What’s the topic and title for your next academic conference paper?
If you were interested in submitting a proposal to The Digital Games Research Association (DiGRA) 2014 Conference but weren’t sure what to focus on, this bot was the one to follow because it tweets a suggestion every 15 minutes. And even though the deadline has passed, this may serve as a source of inspiration for research in game studies by performing a kind of brute force search for ideas.

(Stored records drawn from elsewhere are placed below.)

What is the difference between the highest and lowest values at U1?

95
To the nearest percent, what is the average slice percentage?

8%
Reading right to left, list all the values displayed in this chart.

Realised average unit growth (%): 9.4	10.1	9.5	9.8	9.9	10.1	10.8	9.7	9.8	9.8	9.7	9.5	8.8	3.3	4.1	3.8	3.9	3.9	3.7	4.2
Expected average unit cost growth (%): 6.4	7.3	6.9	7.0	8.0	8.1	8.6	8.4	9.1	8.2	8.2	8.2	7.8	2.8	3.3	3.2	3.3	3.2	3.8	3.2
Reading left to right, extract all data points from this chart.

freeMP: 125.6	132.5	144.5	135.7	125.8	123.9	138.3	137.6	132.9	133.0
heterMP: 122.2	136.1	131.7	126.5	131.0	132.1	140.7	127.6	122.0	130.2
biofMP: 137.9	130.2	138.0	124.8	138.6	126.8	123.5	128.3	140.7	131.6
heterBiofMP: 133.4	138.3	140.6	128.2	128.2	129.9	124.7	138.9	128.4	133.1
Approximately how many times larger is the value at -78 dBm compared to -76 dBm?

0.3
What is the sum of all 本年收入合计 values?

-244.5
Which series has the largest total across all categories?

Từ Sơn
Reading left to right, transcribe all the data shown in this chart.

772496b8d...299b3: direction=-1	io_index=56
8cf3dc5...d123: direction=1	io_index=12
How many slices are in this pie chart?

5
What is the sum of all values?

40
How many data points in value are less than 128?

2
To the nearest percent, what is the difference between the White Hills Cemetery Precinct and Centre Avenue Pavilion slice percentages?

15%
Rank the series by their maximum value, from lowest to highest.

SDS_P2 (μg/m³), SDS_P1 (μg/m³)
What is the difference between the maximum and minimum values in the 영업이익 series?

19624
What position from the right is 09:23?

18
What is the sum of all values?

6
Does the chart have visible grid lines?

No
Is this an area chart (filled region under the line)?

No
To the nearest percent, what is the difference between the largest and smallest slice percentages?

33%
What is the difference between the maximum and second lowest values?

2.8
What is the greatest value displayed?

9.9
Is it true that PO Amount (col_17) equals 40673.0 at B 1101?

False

For graduate students and faculty, attending conferences is an important part of the work we do to stay current, disseminate our research, and connect with like-minded researchers in our field. And the title of our presentation is our calling card, with the potential to attract (or scare off) an audience to our panel, generally at times when there are concurrent sessions to choose from. Bogost, who gave the DiGRA 2009 keynote address, and participated in the 2013 DiGRA Conference in a panel titled “What’s in a Name? Procedurality, Play, and Game Studies,” is well versed in the conventions of this genre of academic writing and programmed this bot for the DiGRA 2014 conference using its Mad Libs inspired theme, as described in its CFP:
To such end the theme of DiGRA 2014 is a phrasal template
<Verb that ends in ‘ing’> the <noun> of Game <plural noun>
For DiGRA’s 2014 Conference we playfully emphasize work that explores non-traditional questions, peers between the cracks of areas that are starting to become well-worn, and revisits old themes from new perspectives. In other words, what has been overlooked or otherwise not given the care and respect it deserves? A Mad Lib is a word game in which one player asks another for nouns, verbs, and other parts of speech with little or no context. They then proceed to fill in the blanks of a phrasal template to often humorous and sometimes profound results. As game scholars we have worked hard to figure out what were the most important blanks. However, at this, the seventh DiGRA conference, we invite you to point out the blanks that have yet to be filled. Your answers to our Mad Lib theme could highlight the profound, sublime, or humorous. We encourage you to trying working the theme into the title of your work.
One can hope that this CFP inspired new ideas in the audience– the program hasn’t been published on their site yet– but it is also likely that academics simply recast familiar areas of inquiry into this playful format. Years of focused research tend to leave deep grooves in a scholar’s consciousness. This is why @DiGRAThemes is important: by endlessly, exhaustively recombining the possibilities of the phrasal template it offers up and themes that people are unlikely to come up with themselves.
Aside from the potential for absurd or non-sequitur based humor in the themes produced by this bot, there is plenty of room for inspiration here, even with partial successes. Readers well versed in Game Studies as steeped enough in the discourse that their trained minds can’t help but build on even partial ideas, or ask questions about the possibilities. How is lighting managed in horror games? Who creates game layouts and how can we enhance what they do? How have game toolbars been conceptualized and how have they harmed gaming experiences?
This bot enacts what Bogost calls procedural rhetoric, developed in his book Persuasive Games, and discussed in this recent video produced at UC Santa Cruz: “Procedural rhetoric entails translating systems that exist in the real world into a digital format, and learning about those systems through exploration and play.” This bot’s translation of the field’s systematic thought patterns invites readers to play along by reading its tweets and breathing life into its imperfect, surprising ideas.